Work order :: Repeat the data exactly, please; no pictures belong in the copy.

┄┄┄┄┄┄┄┄┄┄

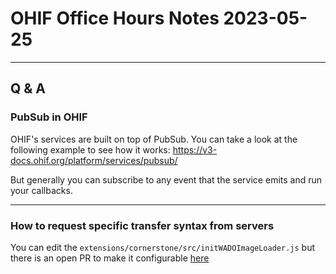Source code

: # OHIF Office Hours Notes 2023-05-25

---

## Q & A

### PubSub in OHIF

OHIF's services are built on top of PubSub. You can take a look at the following
example to see how it works: https://v3-docs.ohif.org/platform/services/pubsub/

But generally you can subscribe to any event that the service emits and run your callbacks.

---

### How to request specific transfer syntax from servers

You can edit the `extensions/cornerstone/src/initWADOImageLoader.js` but there is an open PR
to make it configurable [here](https://github.com/OHIF/Viewers/pull/3406)

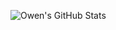 ![Owen's GitHub Stats](https://github-readme-stats.vercel.app/api?username=newelhanE&show_icons=true&theme=dark&count_private=true)
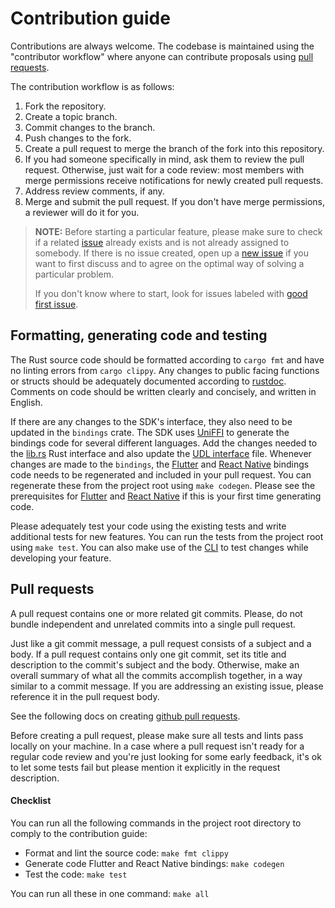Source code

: # Contribution guide

Contributions are always welcome. The codebase is maintained using the "contributor workflow" where anyone can contribute proposals using [pull requests](https://docs.github.com/en/pull-requests/collaborating-with-pull-requests/proposing-changes-to-your-work-with-pull-requests/about-pull-requests).

The contribution workflow is as follows:

1. Fork the repository.
2. Create a topic branch.
3. Commit changes to the branch.
4. Push changes to the fork.
5. Create a pull request to merge the branch of the fork into this repository.
6. If you had someone specifically in mind, ask them to review the pull request. 
Otherwise, just wait for a code review: most members with merge permissions receive notifications for newly created pull requests.
7. Address review comments, if any.
8. Merge and submit the pull request. 
If you don't have merge permissions, a reviewer will do it for you.

> **NOTE:** Before starting a particular feature, please make sure to check if a related [issue](https://github.com/breez/breez-sdk-liquid/issues) already exists and is not already assigned to somebody. If there is no issue created, open up a [new issue](https://github.com/breez/breez-sdk-liquid/issues/new) if you want to first discuss and to agree on the optimal way of solving a particular problem.
>
> If you don't know where to start, look for issues labeled with [good first issue](https://github.com/breez/breez-sdk-liquid/labels/good%20first%20issue).

## Formatting, generating code and testing

The Rust source code should be formatted according to `cargo fmt` and have no linting errors from `cargo clippy`. Any changes to public facing functions or structs should be adequately documented according to [rustdoc](https://doc.rust-lang.org/rustdoc/index.html#using-rustdoc-with-cargo). Comments on code should be written clearly and concisely, and written in English.

If there are any changes to the SDK's interface, they also need to be updated in the `bindings` crate. The SDK uses [UniFFI](https://github.com/mozilla/uniffi-rs) to generate the bindings code for several different languages. Add the changes needed to the [lib.rs](lib/bindings/src/lib.rs) Rust interface and also update the [UDL interface](lib/bindings/src/breez_sdk_liquid.udl) file. Whenever changes are made to the `bindings`, the [Flutter](libs/sdk-flutter) and [React Native](libs/sdk-react-native) bindings code needs to be regenerated and included in your pull request. You can regenerate these from the project root using `make codegen`. Please see the prerequisites for [Flutter](lib/bindings/langs/flutter/README.md) and [React Native](packages/react-native/DEVELOPING.md) if this is your first time generating code.

Please adequately test your code using the existing tests and write additional tests for new features. You can run the tests from the project root using `make test`. You can also make use of the [CLI](cli) to test changes while developing your feature.

## Pull requests

A pull request contains one or more related git commits. Please, do not bundle independent and unrelated commits into a single pull request.

Just like a git commit message, a pull request consists of a subject and a body. If a pull request contains only one git commit, set its title and description to the commit's subject and the body. Otherwise, make an overall summary of what all the commits accomplish together, in a way similar to a commit message. If you are addressing an existing issue, please reference it in the pull request body.

See the following docs on creating [github pull requests](https://docs.github.com/en/pull-requests/collaborating-with-pull-requests/proposing-changes-to-your-work-with-pull-requests/creating-a-pull-request).

Before creating a pull request, please make sure all tests and lints pass locally on your machine. In a case where a pull request isn't ready for a regular code review and you're just looking for some early feedback,
it's ok to let some tests fail but please mention it explicitly in the request description. 

#### Checklist
You can run all the following commands in the project root directory to comply to the contribution guide:
- Format and lint the source code: `make fmt clippy`
- Generate code Flutter and React Native bindings: `make codegen`
- Test the code: `make test`

You can run all these in one command: `make all`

┄┄┄┄┄┄┄┄┄┄

Response for this exercise ::
Source code

: # OHIF Office Hours Notes 2023-05-25

---

## Q & A

### PubSub in OHIF

OHIF's services are built on top of PubSub. You can take a look at the following
example to see how it works: https://v3-docs.ohif.org/platform/services/pubsub/

But generally you can subscribe to any event that the service emits and run your callbacks.

---

### How to request specific transfer syntax from servers

You can edit the `extensions/cornerstone/src/initWADOImageLoader.js` but there is an open PR
to make it configurable [here](https://github.com/OHIF/Viewers/pull/3406)

 ![Owen's GitHub Stats](https://github-readme-stats.vercel.app/api?username=newelhanE&show_icons=true&theme=dark&count_private=true)
Source code

: # Contribution guide

Contributions are always welcome. The codebase is maintained using the "contributor workflow" where anyone can contribute proposals using [pull requests](https://docs.github.com/en/pull-requests/collaborating-with-pull-requests/proposing-changes-to-your-work-with-pull-requests/about-pull-requests).

The contribution workflow is as follows:

1. Fork the repository.
2. Create a topic branch.
3. Commit changes to the branch.
4. Push changes to the fork.
5. Create a pull request to merge the branch of the fork into this repository.
6. If you had someone specifically in mind, ask them to review the pull request. 
Otherwise, just wait for a code review: most members with merge permissions receive notifications for newly created pull requests.
7. Address review comments, if any.
8. Merge and submit the pull request. 
If you don't have merge permissions, a reviewer will do it for you.

> **NOTE:** Before starting a particular feature, please make sure to check if a related [issue](https://github.com/breez/breez-sdk-liquid/issues) already exists and is not already assigned to somebody. If there is no issue created, open up a [new issue](https://github.com/breez/breez-sdk-liquid/issues/new) if you want to first discuss and to agree on the optimal way of solving a particular problem.
>
> If you don't know where to start, look for issues labeled with [good first issue](https://github.com/breez/breez-sdk-liquid/labels/good%20first%20issue).

## Formatting, generating code and testing

The Rust source code should be formatted according to `cargo fmt` and have no linting errors from `cargo clippy`. Any changes to public facing functions or structs should be adequately documented according to [rustdoc](https://doc.rust-lang.org/rustdoc/index.html#using-rustdoc-with-cargo). Comments on code should be written clearly and concisely, and written in English.

If there are any changes to the SDK's interface, they also need to be updated in the `bindings` crate. The SDK uses [UniFFI](https://github.com/mozilla/uniffi-rs) to generate the bindings code for several different languages. Add the changes needed to the [lib.rs](lib/bindings/src/lib.rs) Rust interface and also update the [UDL interface](lib/bindings/src/breez_sdk_liquid.udl) file. Whenever changes are made to the `bindings`, the [Flutter](libs/sdk-flutter) and [React Native](libs/sdk-react-native) bindings code needs to be regenerated and included in your pull request. You can regenerate these from the project root using `make codegen`. Please see the prerequisites for [Flutter](lib/bindings/langs/flutter/README.md) and [React Native](packages/react-native/DEVELOPING.md) if this is your first time generating code.

Please adequately test your code using the existing tests and write additional tests for new features. You can run the tests from the project root using `make test`. You can also make use of the [CLI](cli) to test changes while developing your feature.

## Pull requests

A pull request contains one or more related git commits. Please, do not bundle independent and unrelated commits into a single pull request.

Just like a git commit message, a pull request consists of a subject and a body. If a pull request contains only one git commit, set its title and description to the commit's subject and the body. Otherwise, make an overall summary of what all the commits accomplish together, in a way similar to a commit message. If you are addressing an existing issue, please reference it in the pull request body.

See the following docs on creating [github pull requests](https://docs.github.com/en/pull-requests/collaborating-with-pull-requests/proposing-changes-to-your-work-with-pull-requests/creating-a-pull-request).

Before creating a pull request, please make sure all tests and lints pass locally on your machine. In a case where a pull request isn't ready for a regular code review and you're just looking for some early feedback,
it's ok to let some tests fail but please mention it explicitly in the request description. 

#### Checklist
You can run all the following commands in the project root directory to comply to the contribution guide:
- Format and lint the source code: `make fmt clippy`
- Generate code Flutter and React Native bindings: `make codegen`
- Test the code: `make test`

You can run all these in one command: `make all`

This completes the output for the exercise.